Tuesday, May 6, 2014

WHAT WE KNOW THAT WE DON’T KNOW WE KNOW

May 6, 2014  WHAT WE KNOW THAT WE DON’T KNOW WE KNOW

Oddly, I think, that during my stay in the hospital, and until Andrew was delivered two weeks early on January 8, 1981 by a Pitocin induction, I never had a sense that he would die. Despite hearing repeatedly told that there was a 99% chance that he would not make it, that never seemed possible to me. John told me, after Andrew was born, that he had arranged with the undertaker to handle things. He felt that I was in denial and he did not want to upset me further so he stepped in to arrange for a stillbirth.  When he told me this later, I was  stunned—first that John and I were so far apart  in our sense of the outcome and second that John had acted alone so as not to upset me by confronting what he thought was my denial. Is it denial, or do we know more than we know we know? Does the body have an awareness of what is not always available to consciousness?

I continued to gain weight as Andrew took on more fluid while his body tried to dilute the impact of my antibodies.
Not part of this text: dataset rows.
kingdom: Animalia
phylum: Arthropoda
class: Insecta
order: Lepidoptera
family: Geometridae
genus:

I was almost 200 pounds by Christmas. I could no longer pick up Marnie or Lou. I usually had to sit down and rest mid-flight when I was doing the stairs.  The slightest bit of exertion and I was short of breath. I could not lay flat without having a feeling of suffocation. My lungs were forced into an ever-smaller area as my uterus increased in size and began to compromise my thoracic cavity. I had only one maternity outfit that still fit me and the only shoes I could still get my feet into were my boots.